# Which sprayer??



## pinkyogurt05 (Feb 28, 2009)

I have recently started painting with my husband, who has been a professional painter for years.
He has always been a brush and roll guy, never messed with sprayers so he doesn't know much about them. But there have been some situation where I really think having one would have helped us out!
So I need some input on what our best option would be.
We do only interior work, with the exception of an occasional exterior door or *very rarely* a small exterior job. 95% of what we do are simple residential repaints, and cabinets. 
So what would fit our needs best? We would love to find the most affordable option that will do the job.


----------



## ewingpainting.net (Jun 2, 2008)

You should rent one on your next job to see if it works for him. Being a brush and roll guy, they usually look down on sprayers and the guys that spray as well. And he might feel it cut's the quality down. Which I believe it doesn't. But that doesn't mean he is wrong.

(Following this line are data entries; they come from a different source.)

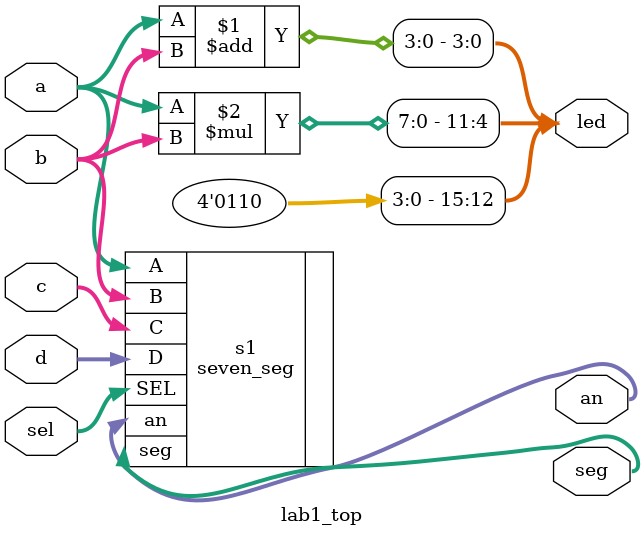
<source format=v>
`timescale 1ns / 1ps


module lab1_top(
    input [3:0] a, //Input slider switches a, b, c, d
    input [3:0] b,
    input [3:0] c,
    input [3:0] d,
    input [1:0] sel, //2-bit input for pushbuttons
    output [6:0] seg, //Outputs to seven segment display
    output [3:0] an,  //Four 1-bit anodes to drive the four anodes
    output [15:0] led //Outputs to 16 LEDs
    );
    
    //Instantiate the seven segment module 
    seven_seg s1 (.A(a), //
                  .B(b),
                  .C(c), .D(d), .SEL(sel), .seg(seg), .an(an));
    
    //The first four LEDs display the value of input "a" and "b"
    assign led[3:0] = a + b;
    
    //The next eight LEDs display the value of input "a" times input "b"
    assign led[11:4] = a * b;
    
    //The last four LEDs display the last digit of my WPI ID number
    parameter id_last_digit = 4'b0110; //Set as 6
    
    assign led[15:12] = id_last_digit;
    
endmodule

</source>
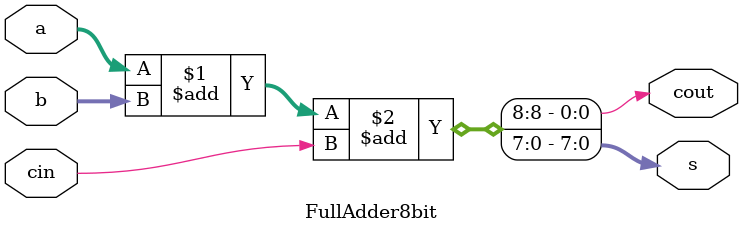
<source format=v>


`timescale 1ns/100ps

module FullAdder8bit (a, b, cin, s, cout);
  
  // Define a parameter so that the adder can be any size:
  
  parameter SIZE = 8;
  
  // Define inputs and outputs:
  
  input  [SIZE-1:0] a, b;
  input  cin;
  
  output [SIZE-1:0] s;
  output cout;
  
  // Use one assign statement, using concatenation, 
  // in order to define the Full Adder:
  
  assign {cout, s} = a + b + cin;
  
endmodule
</source>
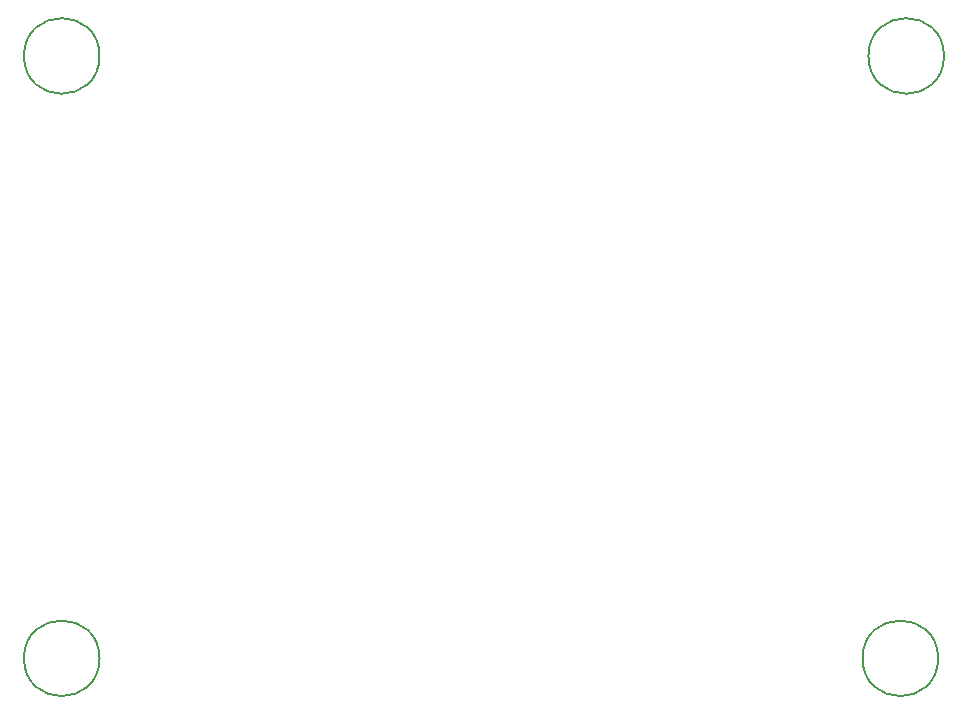
<source format=gbr>
%TF.GenerationSoftware,KiCad,Pcbnew,7.0.7*%
%TF.CreationDate,2023-12-19T09:30:13+01:00*%
%TF.ProjectId,OS-servoDriver_relay,4f532d73-6572-4766-9f44-72697665725f,rev?*%
%TF.SameCoordinates,Original*%
%TF.FileFunction,Other,Comment*%
%FSLAX46Y46*%
G04 Gerber Fmt 4.6, Leading zero omitted, Abs format (unit mm)*
G04 Created by KiCad (PCBNEW 7.0.7) date 2023-12-19 09:30:13*
%MOMM*%
%LPD*%
G01*
G04 APERTURE LIST*
%ADD10C,0.150000*%
G04 APERTURE END LIST*
D10*
%TO.C,REF\u002A\u002A*%
X249200000Y-106000000D02*
G75*
G03*
X249200000Y-106000000I-3200000J0D01*
G01*
X177700000Y-157000000D02*
G75*
G03*
X177700000Y-157000000I-3200000J0D01*
G01*
X248700000Y-157000000D02*
G75*
G03*
X248700000Y-157000000I-3200000J0D01*
G01*
X177700000Y-106000000D02*
G75*
G03*
X177700000Y-106000000I-3200000J0D01*
G01*
%TD*%
M02*

</source>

I know a few old school painters that believe sprayers have ruined the paint industry. Listening to them I can see their point. Brush and roll guys are set apart from the average painters. Which is among the few. 
If I were you, I'd look into the Titan 740i. A great pump for your line of work.


----------



## ewingpainting.net (Jun 2, 2008)

Here is the link Titan 740i

Its not a great pump for ext. paints other than the one or two repaint a year that you guys do.


----------



## Dave Mac (May 4, 2007)

pinkyogurt05 said:


> But there have been some situation where I really think having one would have helped us out!


Tell us exactly the situations you think a sprayer might help you out.:thumbsup:

I say this because I see very little need for a sprayer doing interior repaints.
(new work is a must to have a good sprayer imo.)

If your painting cabinets a lot and want to use a sprayer, that would be a very differnt suggestion, then if you were painting popcorn ceilings with a sprayer.


----------



## Workaholic (Apr 17, 2007)

Affordable and best sprayer huh? I am more of a graco guy but spraymall has the Titan 640i skid for the price of a 440i. I do not know how long the deal will be going on but it would be a great starter sprayer. Here is the link
http://store.spraymallstore.com/ti44aipaspst.html


----------



## pinkyogurt05 (Feb 28, 2009)

The situations I meant were the cabinets we have done, doors, and a few vacant apartments.

I am still learning here...My husband has always been the "handy" one...I've never been good for much except in the office. But I have to say, since I've started the painting I LOVE it! And he has taught me so much...but so has this board.

Thanks for the suggestions so far!!


----------